— Activity —
Each entry must be output exactly as it appears.

— Dataset excerpts —

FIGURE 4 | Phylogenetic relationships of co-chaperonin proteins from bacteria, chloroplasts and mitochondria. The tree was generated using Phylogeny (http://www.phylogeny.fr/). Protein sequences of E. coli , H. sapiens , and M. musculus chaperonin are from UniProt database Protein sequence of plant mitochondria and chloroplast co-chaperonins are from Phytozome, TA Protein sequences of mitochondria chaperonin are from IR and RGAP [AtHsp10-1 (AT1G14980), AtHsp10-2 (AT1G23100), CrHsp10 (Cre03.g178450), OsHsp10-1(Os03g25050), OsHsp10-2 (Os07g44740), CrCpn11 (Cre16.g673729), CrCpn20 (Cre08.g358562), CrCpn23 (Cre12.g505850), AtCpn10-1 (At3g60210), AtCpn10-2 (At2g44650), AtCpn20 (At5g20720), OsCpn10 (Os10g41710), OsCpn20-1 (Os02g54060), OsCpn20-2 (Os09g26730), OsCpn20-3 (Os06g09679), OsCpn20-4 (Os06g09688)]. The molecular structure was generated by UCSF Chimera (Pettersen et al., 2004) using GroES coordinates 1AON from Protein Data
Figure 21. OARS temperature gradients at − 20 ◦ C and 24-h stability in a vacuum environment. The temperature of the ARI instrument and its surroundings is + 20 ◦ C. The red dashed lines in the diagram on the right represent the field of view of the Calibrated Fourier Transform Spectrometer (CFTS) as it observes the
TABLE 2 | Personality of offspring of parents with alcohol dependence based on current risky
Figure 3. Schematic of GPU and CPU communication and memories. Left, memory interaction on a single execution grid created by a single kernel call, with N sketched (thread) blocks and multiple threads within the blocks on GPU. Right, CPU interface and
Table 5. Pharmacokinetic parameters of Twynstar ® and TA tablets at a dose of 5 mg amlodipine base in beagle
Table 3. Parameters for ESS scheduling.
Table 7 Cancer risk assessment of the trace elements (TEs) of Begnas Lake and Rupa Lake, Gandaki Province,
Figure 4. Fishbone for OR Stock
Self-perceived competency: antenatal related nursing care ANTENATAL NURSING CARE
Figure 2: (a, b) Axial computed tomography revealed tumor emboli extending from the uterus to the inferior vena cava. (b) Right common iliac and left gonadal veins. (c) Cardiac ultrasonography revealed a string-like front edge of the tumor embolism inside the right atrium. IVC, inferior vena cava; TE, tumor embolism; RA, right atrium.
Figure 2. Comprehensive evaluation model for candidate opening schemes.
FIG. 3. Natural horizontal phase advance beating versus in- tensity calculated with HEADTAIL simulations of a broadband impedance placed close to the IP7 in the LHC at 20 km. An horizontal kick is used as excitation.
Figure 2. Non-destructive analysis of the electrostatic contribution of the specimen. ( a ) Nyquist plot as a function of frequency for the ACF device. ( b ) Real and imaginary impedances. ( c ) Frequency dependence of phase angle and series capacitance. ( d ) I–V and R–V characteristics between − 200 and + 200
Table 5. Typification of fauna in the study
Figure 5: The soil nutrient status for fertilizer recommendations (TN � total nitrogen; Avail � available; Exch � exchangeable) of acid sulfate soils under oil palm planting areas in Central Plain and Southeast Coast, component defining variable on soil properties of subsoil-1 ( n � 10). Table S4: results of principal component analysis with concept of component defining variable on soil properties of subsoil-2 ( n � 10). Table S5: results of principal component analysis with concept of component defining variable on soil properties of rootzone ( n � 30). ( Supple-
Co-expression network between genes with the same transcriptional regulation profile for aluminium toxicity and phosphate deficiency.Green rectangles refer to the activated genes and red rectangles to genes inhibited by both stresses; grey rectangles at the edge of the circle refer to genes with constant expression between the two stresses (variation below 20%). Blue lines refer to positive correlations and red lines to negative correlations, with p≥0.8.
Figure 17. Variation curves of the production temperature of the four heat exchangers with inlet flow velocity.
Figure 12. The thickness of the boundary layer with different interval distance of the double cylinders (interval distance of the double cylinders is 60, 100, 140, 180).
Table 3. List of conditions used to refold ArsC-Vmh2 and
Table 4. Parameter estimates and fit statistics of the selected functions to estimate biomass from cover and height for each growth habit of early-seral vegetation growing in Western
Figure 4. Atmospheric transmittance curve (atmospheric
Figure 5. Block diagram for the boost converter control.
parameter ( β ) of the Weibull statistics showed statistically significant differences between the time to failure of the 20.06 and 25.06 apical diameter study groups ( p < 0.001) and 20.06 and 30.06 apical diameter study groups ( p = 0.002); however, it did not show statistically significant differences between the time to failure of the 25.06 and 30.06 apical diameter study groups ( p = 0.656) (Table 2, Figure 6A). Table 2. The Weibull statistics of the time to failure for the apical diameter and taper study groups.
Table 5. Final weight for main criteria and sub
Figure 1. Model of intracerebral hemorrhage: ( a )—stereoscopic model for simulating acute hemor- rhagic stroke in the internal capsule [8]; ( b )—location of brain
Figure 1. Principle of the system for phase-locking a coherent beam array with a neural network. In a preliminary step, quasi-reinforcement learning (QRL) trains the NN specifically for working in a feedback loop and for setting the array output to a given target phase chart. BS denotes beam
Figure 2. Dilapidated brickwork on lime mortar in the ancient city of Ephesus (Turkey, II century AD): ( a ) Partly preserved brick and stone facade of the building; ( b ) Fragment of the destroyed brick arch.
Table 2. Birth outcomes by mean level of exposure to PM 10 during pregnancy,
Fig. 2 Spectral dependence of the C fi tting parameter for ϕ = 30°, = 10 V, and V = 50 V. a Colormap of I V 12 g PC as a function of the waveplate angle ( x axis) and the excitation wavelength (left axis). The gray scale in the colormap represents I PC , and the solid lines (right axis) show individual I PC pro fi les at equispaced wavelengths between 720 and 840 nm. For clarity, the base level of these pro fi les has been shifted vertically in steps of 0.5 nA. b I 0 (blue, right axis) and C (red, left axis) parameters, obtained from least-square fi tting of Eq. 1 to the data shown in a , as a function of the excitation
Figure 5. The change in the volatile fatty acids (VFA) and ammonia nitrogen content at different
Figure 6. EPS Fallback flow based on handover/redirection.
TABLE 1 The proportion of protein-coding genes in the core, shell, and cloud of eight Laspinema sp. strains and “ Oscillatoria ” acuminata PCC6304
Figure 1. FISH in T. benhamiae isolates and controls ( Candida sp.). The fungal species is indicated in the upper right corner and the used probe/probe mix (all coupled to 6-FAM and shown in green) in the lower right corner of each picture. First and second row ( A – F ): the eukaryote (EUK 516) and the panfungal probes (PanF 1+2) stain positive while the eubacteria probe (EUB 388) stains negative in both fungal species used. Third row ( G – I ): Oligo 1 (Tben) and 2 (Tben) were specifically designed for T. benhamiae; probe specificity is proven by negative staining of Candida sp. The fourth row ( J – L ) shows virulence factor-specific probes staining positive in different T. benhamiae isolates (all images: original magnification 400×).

— Written solution —
FIGURE 4 | Phylogenetic relationships of co-chaperonin proteins from bacteria, chloroplasts and mitochondria. The tree was generated using Phylogeny (http://www.phylogeny.fr/). Protein sequences of E. coli , H. sapiens , and M. musculus chaperonin are from UniProt database Protein sequence of plant mitochondria and chloroplast co-chaperonins are from Phytozome, TA Protein sequences of mitochondria chaperonin are from IR and RGAP [AtHsp10-1 (AT1G14980), AtHsp10-2 (AT1G23100), CrHsp10 (Cre03.g178450), OsHsp10-1(Os03g25050), OsHsp10-2 (Os07g44740), CrCpn11 (Cre16.g673729), CrCpn20 (Cre08.g358562), CrCpn23 (Cre12.g505850), AtCpn10-1 (At3g60210), AtCpn10-2 (At2g44650), AtCpn20 (At5g20720), OsCpn10 (Os10g41710), OsCpn20-1 (Os02g54060), OsCpn20-2 (Os09g26730), OsCpn20-3 (Os06g09679), OsCpn20-4 (Os06g09688)]. The molecular structure was generated by UCSF Chimera (Pettersen et al., 2004) using GroES coordinates 1AON from Protein Data
Figure 21. OARS temperature gradients at − 20 ◦ C and 24-h stability in a vacuum environment. The temperature of the ARI instrument and its surroundings is + 20 ◦ C. The red dashed lines in the diagram on the right represent the field of view of the Calibrated Fourier Transform Spectrometer (CFTS) as it observes the
TABLE 2 | Personality of offspring of parents with alcohol dependence based on current risky
Figure 3. Schematic of GPU and CPU communication and memories. Left, memory interaction on a single execution grid created by a single kernel call, with N sketched (thread) blocks and multiple threads within the blocks on GPU. Right, CPU interface and
Table 5. Pharmacokinetic parameters of Twynstar ® and TA tablets at a dose of 5 mg amlodipine base in beagle
Table 3. Parameters for ESS scheduling.
Table 7 Cancer risk assessment of the trace elements (TEs) of Begnas Lake and Rupa Lake, Gandaki Province,
Figure 4. Fishbone for OR Stock
Self-perceived competency: antenatal related nursing care ANTENATAL NURSING CARE
Figure 2: (a, b) Axial computed tomography revealed tumor emboli extending from the uterus to the inferior vena cava. (b) Right common iliac and left gonadal veins. (c) Cardiac ultrasonography revealed a string-like front edge of the tumor embolism inside the right atrium. IVC, inferior vena cava; TE, tumor embolism; RA, right atrium.
Figure 2. Comprehensive evaluation model for candidate opening schemes.
FIG. 3. Natural horizontal phase advance beating versus in- tensity calculated with HEADTAIL simulations of a broadband impedance placed close to the IP7 in the LHC at 20 km. An horizontal kick is used as excitation.
Figure 2. Non-destructive analysis of the electrostatic contribution of the specimen. ( a ) Nyquist plot as a function of frequency for the ACF device. ( b ) Real and imaginary impedances. ( c ) Frequency dependence of phase angle and series capacitance. ( d ) I–V and R–V characteristics between − 200 and + 200
Table 5. Typification of fauna in the study
Figure 5: The soil nutrient status for fertilizer recommendations (TN � total nitrogen; Avail � available; Exch � exchangeable) of acid sulfate soils under oil palm planting areas in Central Plain and Southeast Coast, component defining variable on soil properties of subsoil-1 ( n � 10). Table S4: results of principal component analysis with concept of component defining variable on soil properties of subsoil-2 ( n � 10). Table S5: results of principal component analysis with concept of component defining variable on soil properties of rootzone ( n � 30). ( Supple-
Co-expression network between genes with the same transcriptional regulation profile for aluminium toxicity and phosphate deficiency.Green rectangles refer to the activated genes and red rectangles to genes inhibited by both stresses; grey rectangles at the edge of the circle refer to genes with constant expression between the two stresses (variation below 20%). Blue lines refer to positive correlations and red lines to negative correlations, with p≥0.8.
Figure 17. Variation curves of the production temperature of the four heat exchangers with inlet flow velocity.
Figure 12. The thickness of the boundary layer with different interval distance of the double cylinders (interval distance of the double cylinders is 60, 100, 140, 180).
Table 3. List of conditions used to refold ArsC-Vmh2 and
Table 4. Parameter estimates and fit statistics of the selected functions to estimate biomass from cover and height for each growth habit of early-seral vegetation growing in Western
Figure 4. Atmospheric transmittance curve (atmospheric
Figure 5. Block diagram for the boost converter control.
parameter ( β ) of the Weibull statistics showed statistically significant differences between the time to failure of the 20.06 and 25.06 apical diameter study groups ( p < 0.001) and 20.06 and 30.06 apical diameter study groups ( p = 0.002); however, it did not show statistically significant differences between the time to failure of the 25.06 and 30.06 apical diameter study groups ( p = 0.656) (Table 2, Figure 6A). Table 2. The Weibull statistics of the time to failure for the apical diameter and taper study groups.
Table 5. Final weight for main criteria and sub
Figure 1. Model of intracerebral hemorrhage: ( a )—stereoscopic model for simulating acute hemor- rhagic stroke in the internal capsule [8]; ( b )—location of brain
Figure 1. Principle of the system for phase-locking a coherent beam array with a neural network. In a preliminary step, quasi-reinforcement learning (QRL) trains the NN specifically for working in a feedback loop and for setting the array output to a given target phase chart. BS denotes beam
Figure 2. Dilapidated brickwork on lime mortar in the ancient city of Ephesus (Turkey, II century AD): ( a ) Partly preserved brick and stone facade of the building; ( b ) Fragment of the destroyed brick arch.
Table 2. Birth outcomes by mean level of exposure to PM 10 during pregnancy,
Fig. 2 Spectral dependence of the C fi tting parameter for ϕ = 30°, = 10 V, and V = 50 V. a Colormap of I V 12 g PC as a function of the waveplate angle ( x axis) and the excitation wavelength (left axis). The gray scale in the colormap represents I PC , and the solid lines (right axis) show individual I PC pro fi les at equispaced wavelengths between 720 and 840 nm. For clarity, the base level of these pro fi les has been shifted vertically in steps of 0.5 nA. b I 0 (blue, right axis) and C (red, left axis) parameters, obtained from least-square fi tting of Eq. 1 to the data shown in a , as a function of the excitation
Figure 5. The change in the volatile fatty acids (VFA) and ammonia nitrogen content at different
Figure 6. EPS Fallback flow based on handover/redirection.
TABLE 1 The proportion of protein-coding genes in the core, shell, and cloud of eight Laspinema sp. strains and “ Oscillatoria ” acuminata PCC6304
Figure 1. FISH in T. benhamiae isolates and controls ( Candida sp.). The fungal species is indicated in the upper right corner and the used probe/probe mix (all coupled to 6-FAM and shown in green) in the lower right corner of each picture. First and second row ( A – F ): the eukaryote (EUK 516) and the panfungal probes (PanF 1+2) stain positive while the eubacteria probe (EUB 388) stains negative in both fungal species used. Third row ( G – I ): Oligo 1 (Tben) and 2 (Tben) were specifically designed for T. benhamiae; probe specificity is proven by negative staining of Candida sp. The fourth row ( J – L ) shows virulence factor-specific probes staining positive in different T. benhamiae isolates (all images: original magnification 400×).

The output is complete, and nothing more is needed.